Obviously there’s just something about French-language films on American movie screens that makes us swoon. Consider the impunity with which they make a sport of our beloved narrative conventions. Taiwanese director Hou Hsiao-hsien’s all-but plotless Flight of the Red Balloon, for instance, offers a rare form of suspense, encouraging us to wonder whether anything is actually going to happen in it.

The answer: nope, not really. Neither a sequel nor a remake of Albert Lamorisse’s perennially kid-pleasing 1956 short The Red Balloon, Hou’s film plays as leisurely hovering, ambient homage: a bloom of quiet mirth in the graceful state of childhood. It makes fine use of a drowsy-eyed seven-year-old Parisian boy named Simon (Simon Iteanu) and of the sense, as in Lamorisse’s film, that a balloon is somehow looking after him.

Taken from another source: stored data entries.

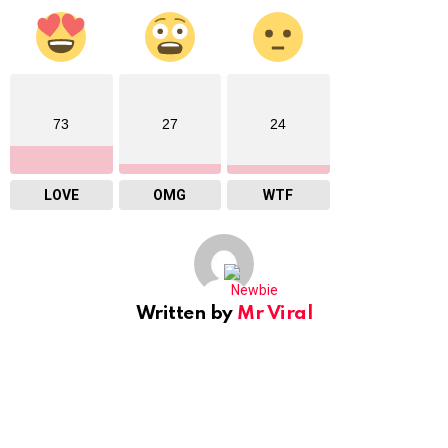
73
27
24
LOVE
OMG
WTF
Written by
Mr Viral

For context, it offers Simon’s harried single mom, Suzanne (an elegantly slovenly, bleached-blonde Juliette Binoche), who seems at once set adrift and liberated by the challenge of running a home in their charmingly cramped, book-cluttered flat: Her son’s father has gone off to Montreal to write a novel and probably won’t be back; her downstairs tenant is an officious deadbeat; her work as a puppet theater voice artist makes irregular demands. Wisely, or luckily, she has hired a nanny, Song (Song Fang), who’s about as constitutionally serene as Suzanne is flustered. Song is a film student from China, an observant outsider always with her DV camera at the ready, unobtrusively recording quotidian reveries of Parisian life with the quiet confidence that she’ll later assemble something artful from them on her laptop. And why not? That approach seems to work perfectly well for Hou.

A plaintive, pondering movie, Flight of the Red Balloon will strike some viewers as an outrageous bore; what connects its scenes and carries them forward isn’t a ready-made package of narrative intentions but a loose assembly of emotional and aesthetic ones — as studiously orchestrated by Hou’s direction and gathered by Lee Pin-bing’s extraordinary camerawork. As if floating along on all the breezes they stir up, the camera moves between the characters with a childlike, sometimes dreamlike point of view, alert to whatever wonderment may appear. Which, for a patient, sympathetic audience, is considerable. (Let’s be honest: You could point a camera at Binoche’s face for eight hours while she sleeps and still have a very watchable movie.)

And so Hou’s homage has a rich, rewarding legacy: Song’s offhand declaration that she wants to make her own version of The Red Balloon seems not contrived but entirely natural—a welcome affirmation of the joy of filmmaking.